The campaign was greatly helped by a number of studies demonstrating that the education system in Germany is already highly selective. Research showed that children from “low-education” families (where nobody has studied), especially working-class children, are extremely disadvantaged.

The regular social surveys conducted by the student welfare association, DSW, were particularly useful. Other studies showed that school-leavers who qualified for further education were being deterred from applying to third-level institutions by the discussion about tuition fees.

Because responsibility for higher education policy rests with the federal states in Germany, the issue of tuition fees is not debated in the national parliament(Bundestag). This issue is decided in regional state parliaments.

After critics of tuition fees succeeded in making them an electoral issue, the Social Democrats and Greens slowly took up this concern and presented themselves during election campaigns as being opposed to tuition fees. In Bavaria and Lower Saxony, where tuition fees are still charged, there will be elections in 2013, so that even in these states, they might be abolished.

One crucial result is that the neo-liberal education policy mainstream, still dominant in Germany when the 21st century began, found itself facing a crisis of public acceptance. Only 10 years ago, categorical opposition to tuition fees was ridiculed during panel debates as anachronistic. The mood has now swung in favour of free education.

Good reasons to oppose tuition fees

The Gewerkschaft Erziehung und Wissenschaft (GEW), the education union within the German Trade Union Federation (DGB) and one of Germany’s members of Education International (EI), has always been unflinching in its opposition to tuition fees.

It was a co-founder of the alliance against tuition fees (ABS) and has actively supported many protests against them. From a GEW perspective, the following reasons are crucial to keeping higher education free of fees:

  • The knowledge society in the 21st century calls for increasing numbers of more highly qualified graduates, not fewer. The GEW wants to see higher education opening up to a broader social basis – expanding higher education institutes to meet needs, granting free access to higher education and including those who qualify through their employment experience rather than school exams. It is also important improving financial assistance to students so that their income does not depend on their parents.
  • Tuition fees undermine equal opportunity in the education system. They are anti-social because they make access to higher education and the prospects of a good degree dependent on the financial standing of the individual. Therefore, they exacerbate the existing social inequalities in educational opportunity.
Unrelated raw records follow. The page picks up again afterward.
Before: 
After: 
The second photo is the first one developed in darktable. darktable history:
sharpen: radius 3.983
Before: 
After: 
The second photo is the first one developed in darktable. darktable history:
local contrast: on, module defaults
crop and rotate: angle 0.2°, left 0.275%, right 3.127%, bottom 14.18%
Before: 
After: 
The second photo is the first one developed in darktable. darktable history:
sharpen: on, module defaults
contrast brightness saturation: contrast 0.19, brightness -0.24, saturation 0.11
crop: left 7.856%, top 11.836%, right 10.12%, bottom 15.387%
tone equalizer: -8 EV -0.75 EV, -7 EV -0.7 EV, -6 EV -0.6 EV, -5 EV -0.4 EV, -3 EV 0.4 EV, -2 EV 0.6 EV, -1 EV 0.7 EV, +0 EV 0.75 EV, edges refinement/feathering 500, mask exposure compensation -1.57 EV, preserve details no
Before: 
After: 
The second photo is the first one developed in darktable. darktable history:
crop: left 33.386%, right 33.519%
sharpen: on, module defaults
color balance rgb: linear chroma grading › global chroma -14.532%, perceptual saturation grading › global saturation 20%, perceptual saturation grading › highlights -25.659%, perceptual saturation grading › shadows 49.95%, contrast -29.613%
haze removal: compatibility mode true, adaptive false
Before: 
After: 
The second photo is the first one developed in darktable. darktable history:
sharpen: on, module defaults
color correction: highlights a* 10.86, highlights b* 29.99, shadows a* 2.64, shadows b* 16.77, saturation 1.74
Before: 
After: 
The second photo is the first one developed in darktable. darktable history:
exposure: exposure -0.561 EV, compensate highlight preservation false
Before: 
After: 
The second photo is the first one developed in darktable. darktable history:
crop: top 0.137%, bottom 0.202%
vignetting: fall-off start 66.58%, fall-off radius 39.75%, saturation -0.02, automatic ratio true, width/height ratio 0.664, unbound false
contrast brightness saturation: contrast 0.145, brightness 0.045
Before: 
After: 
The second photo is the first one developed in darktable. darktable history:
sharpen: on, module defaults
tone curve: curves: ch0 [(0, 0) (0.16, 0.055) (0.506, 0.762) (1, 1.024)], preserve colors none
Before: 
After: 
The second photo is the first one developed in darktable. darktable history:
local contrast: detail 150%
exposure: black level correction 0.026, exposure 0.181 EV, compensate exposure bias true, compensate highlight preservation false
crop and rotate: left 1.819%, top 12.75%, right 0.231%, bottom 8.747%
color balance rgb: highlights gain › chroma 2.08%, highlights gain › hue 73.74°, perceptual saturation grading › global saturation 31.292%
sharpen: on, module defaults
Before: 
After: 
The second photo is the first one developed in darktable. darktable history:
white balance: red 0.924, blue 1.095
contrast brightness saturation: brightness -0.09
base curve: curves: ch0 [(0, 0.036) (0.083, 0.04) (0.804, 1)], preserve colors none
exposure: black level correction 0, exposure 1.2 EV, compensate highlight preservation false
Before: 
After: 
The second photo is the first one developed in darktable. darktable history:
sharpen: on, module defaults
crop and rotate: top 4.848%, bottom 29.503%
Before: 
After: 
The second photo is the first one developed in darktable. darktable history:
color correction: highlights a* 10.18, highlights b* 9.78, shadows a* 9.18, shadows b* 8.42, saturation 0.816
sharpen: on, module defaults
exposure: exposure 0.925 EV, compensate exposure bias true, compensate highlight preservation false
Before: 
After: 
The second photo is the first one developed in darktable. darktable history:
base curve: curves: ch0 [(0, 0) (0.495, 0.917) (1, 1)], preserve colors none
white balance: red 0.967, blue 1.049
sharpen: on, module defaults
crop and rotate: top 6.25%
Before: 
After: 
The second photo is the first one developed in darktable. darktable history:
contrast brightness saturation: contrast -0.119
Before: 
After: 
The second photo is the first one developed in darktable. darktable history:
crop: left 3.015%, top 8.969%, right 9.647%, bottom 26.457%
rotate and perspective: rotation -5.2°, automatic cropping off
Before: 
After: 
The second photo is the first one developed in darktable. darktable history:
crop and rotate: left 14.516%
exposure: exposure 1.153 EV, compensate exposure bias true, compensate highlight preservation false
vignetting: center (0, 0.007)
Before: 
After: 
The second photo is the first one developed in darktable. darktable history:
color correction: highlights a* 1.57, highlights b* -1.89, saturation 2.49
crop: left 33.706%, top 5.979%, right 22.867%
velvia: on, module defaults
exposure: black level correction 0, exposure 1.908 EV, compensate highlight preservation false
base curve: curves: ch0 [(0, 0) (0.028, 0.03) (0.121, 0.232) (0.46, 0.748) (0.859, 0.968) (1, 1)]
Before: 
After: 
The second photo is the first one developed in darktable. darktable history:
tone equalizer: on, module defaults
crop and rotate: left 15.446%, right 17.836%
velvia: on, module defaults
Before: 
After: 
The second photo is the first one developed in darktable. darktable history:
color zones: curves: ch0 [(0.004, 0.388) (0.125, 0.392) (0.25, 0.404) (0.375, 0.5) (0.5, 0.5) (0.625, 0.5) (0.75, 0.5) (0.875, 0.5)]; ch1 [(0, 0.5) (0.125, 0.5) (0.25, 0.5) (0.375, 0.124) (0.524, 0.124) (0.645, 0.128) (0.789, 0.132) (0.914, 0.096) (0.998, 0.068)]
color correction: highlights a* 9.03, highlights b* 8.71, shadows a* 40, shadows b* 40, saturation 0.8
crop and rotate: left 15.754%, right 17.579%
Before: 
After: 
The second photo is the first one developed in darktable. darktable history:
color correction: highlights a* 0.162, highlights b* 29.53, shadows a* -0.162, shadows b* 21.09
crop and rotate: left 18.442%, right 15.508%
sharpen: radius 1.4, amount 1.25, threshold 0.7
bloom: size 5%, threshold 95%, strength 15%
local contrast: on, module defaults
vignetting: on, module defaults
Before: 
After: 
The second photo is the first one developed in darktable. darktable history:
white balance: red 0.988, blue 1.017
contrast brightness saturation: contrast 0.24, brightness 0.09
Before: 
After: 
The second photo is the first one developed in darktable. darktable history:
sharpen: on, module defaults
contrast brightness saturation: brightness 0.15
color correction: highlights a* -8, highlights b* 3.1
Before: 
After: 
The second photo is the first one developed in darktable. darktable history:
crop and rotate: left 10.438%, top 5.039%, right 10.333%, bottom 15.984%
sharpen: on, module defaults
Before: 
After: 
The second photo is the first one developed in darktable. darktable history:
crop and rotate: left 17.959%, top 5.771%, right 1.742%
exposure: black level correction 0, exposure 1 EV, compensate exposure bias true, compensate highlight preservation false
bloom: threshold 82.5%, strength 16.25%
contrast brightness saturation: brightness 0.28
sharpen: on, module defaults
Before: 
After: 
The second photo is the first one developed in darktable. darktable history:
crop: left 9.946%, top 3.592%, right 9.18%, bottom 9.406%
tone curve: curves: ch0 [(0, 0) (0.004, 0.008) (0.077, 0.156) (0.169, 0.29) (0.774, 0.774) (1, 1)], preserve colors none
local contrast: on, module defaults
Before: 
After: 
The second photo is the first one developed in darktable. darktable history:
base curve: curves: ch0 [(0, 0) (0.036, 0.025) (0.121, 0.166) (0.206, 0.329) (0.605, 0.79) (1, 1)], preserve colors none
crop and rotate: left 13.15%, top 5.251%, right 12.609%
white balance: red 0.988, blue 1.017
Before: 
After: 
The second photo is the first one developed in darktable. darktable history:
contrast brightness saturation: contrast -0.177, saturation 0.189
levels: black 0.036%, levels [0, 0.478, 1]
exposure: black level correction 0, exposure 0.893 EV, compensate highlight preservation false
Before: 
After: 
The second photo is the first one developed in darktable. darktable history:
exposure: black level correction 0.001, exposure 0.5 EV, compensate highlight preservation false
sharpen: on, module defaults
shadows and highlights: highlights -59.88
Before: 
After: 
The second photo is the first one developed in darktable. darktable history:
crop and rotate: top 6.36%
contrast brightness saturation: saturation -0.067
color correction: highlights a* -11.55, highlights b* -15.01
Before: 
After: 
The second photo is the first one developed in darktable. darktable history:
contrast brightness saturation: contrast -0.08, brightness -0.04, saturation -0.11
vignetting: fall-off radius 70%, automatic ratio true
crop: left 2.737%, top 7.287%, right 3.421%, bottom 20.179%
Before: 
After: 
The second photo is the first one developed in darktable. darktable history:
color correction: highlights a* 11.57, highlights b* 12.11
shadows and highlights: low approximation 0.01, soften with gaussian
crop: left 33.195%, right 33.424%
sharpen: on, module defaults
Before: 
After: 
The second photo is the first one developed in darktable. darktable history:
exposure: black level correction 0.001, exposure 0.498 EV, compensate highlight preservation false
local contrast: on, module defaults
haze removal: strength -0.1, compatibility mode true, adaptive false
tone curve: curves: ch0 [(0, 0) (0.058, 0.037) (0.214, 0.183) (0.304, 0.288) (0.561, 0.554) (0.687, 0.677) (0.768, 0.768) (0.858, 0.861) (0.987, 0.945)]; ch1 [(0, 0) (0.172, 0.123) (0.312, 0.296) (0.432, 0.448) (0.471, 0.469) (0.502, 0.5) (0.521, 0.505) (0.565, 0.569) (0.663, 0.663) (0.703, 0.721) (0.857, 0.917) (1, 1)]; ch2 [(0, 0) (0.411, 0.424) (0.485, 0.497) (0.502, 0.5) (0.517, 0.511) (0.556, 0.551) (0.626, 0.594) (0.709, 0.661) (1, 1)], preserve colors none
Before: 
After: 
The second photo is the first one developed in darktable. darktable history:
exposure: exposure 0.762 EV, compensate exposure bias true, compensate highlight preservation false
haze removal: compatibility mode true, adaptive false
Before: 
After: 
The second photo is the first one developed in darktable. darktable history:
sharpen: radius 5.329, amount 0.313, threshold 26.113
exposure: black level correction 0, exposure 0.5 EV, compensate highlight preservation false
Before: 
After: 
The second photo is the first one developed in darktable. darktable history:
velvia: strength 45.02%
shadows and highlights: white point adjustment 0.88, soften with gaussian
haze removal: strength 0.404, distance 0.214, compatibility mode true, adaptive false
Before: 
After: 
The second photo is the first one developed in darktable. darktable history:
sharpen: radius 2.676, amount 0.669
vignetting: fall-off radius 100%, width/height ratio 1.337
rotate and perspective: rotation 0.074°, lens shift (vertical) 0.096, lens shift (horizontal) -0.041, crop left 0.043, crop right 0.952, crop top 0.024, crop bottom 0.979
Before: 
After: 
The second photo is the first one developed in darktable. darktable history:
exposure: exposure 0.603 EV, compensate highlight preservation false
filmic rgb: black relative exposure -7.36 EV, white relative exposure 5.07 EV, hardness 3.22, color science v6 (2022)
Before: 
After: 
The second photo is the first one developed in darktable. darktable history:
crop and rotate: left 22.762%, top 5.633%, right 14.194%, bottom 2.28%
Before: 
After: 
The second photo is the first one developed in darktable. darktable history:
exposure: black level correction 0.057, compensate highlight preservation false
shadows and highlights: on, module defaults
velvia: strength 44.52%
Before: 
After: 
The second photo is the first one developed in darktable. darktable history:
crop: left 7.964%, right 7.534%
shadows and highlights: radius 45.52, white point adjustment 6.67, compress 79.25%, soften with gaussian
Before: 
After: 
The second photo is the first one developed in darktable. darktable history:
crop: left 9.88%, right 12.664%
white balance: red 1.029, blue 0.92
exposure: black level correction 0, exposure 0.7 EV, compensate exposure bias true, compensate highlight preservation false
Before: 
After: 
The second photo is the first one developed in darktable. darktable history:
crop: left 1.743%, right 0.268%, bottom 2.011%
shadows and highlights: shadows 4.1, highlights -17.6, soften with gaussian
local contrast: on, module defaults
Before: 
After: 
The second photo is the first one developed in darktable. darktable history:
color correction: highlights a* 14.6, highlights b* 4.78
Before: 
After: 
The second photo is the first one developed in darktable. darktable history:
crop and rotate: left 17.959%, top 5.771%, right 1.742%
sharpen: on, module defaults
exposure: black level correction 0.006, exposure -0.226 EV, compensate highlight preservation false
That is why tuition fees deter children from low-education and socially disadvantaged families from seeking a university degree. The data also shows that they deter women, who receive less help and encouragement, and for whom the idea of financing their studies through loans constitutes a greater burden as they can expect to earn lower income in the course of their lives.
  • We do not need those who profit from their academic qualification to contribute more to the costs of higher education. We need taxation founded on social justice. This will ensure top earners pay their fair share towards an efficient public education system.
  • Higher education is not a tradable item but a human right. That is why the International Covenant on Economic, Social and Cultural Rights provides for a right to education (Article 13) and explicitly enshrines a commitment to the progressive introduction of free education. Introducing or increasing tuition fees violates this Covenant, which was ratified by the Federal Republic of Germany in 1973. Together with the fzs, the German umbrella organisation for bodies representing students, the GEW reported this violation to the United Nations’ Committee for Economic, Social and Cultural Rights in Geneva. In 2011, the UN Committee condemned tuition fees as a violation of the right to education.
  • A university is not a service company and students are not clients. Similar to the teachers in higher education, students form part of the self-governing bodies that run universities, the“universitas magistrum et scholarum”(“teaching and learning community” – Wilhelm von Humboldt). Giving students greater weight as consumers of higher education, as if it were a commodity, is the wrong way to go about strengthening their influence. Instead, the GEW has been calling for students to have more participation in decision-making processes in higher education so that they can bring their influence to bear on improving the courses on offer and the quality of teaching.